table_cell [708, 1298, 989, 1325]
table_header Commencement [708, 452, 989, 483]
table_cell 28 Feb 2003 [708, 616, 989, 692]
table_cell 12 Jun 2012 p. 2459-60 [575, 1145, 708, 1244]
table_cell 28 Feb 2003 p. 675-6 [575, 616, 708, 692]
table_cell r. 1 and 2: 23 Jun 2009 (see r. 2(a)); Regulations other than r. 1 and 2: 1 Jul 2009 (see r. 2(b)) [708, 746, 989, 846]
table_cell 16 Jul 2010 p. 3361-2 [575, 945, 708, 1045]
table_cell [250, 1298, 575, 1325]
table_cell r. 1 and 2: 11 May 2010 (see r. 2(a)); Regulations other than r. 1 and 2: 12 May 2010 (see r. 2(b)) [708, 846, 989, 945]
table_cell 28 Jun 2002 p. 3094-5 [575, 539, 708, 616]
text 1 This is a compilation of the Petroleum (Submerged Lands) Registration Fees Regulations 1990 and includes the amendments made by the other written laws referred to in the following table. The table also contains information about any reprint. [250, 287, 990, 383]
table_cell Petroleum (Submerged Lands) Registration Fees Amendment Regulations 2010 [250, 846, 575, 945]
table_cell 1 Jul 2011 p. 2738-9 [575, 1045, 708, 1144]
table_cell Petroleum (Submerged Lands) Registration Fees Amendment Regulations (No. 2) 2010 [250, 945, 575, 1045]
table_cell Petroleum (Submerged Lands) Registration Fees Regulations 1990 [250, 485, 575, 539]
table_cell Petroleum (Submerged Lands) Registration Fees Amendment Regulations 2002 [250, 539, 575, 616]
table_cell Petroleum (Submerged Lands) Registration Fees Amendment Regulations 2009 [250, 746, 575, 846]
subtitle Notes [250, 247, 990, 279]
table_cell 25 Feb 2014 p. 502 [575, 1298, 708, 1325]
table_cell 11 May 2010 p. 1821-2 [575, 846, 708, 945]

▸ DIRECTIVE
If a line of the data above contains "Petroleum", copy it out.

▸ SOLUTION TO THE EXERCISE
text 1 This is a compilation of the Petroleum (Submerged Lands) Registration Fees Regulations 1990 and includes the amendments made by the other written laws referred to in the following table. The table also contains information about any reprint. [250, 287, 990, 383]
table_cell Petroleum (Submerged Lands) Registration Fees Amendment Regulations 2010 [250, 846, 575, 945]
table_cell Petroleum (Submerged Lands) Registration Fees Amendment Regulations (No. 2) 2010 [250, 945, 575, 1045]
table_cell Petroleum (Submerged Lands) Registration Fees Regulations 1990 [250, 485, 575, 539]
table_cell Petroleum (Submerged Lands) Registration Fees Amendment Regulations 2002 [250, 539, 575, 616]
table_cell Petroleum (Submerged Lands) Registration Fees Amendment Regulations 2009 [250, 746, 575, 846]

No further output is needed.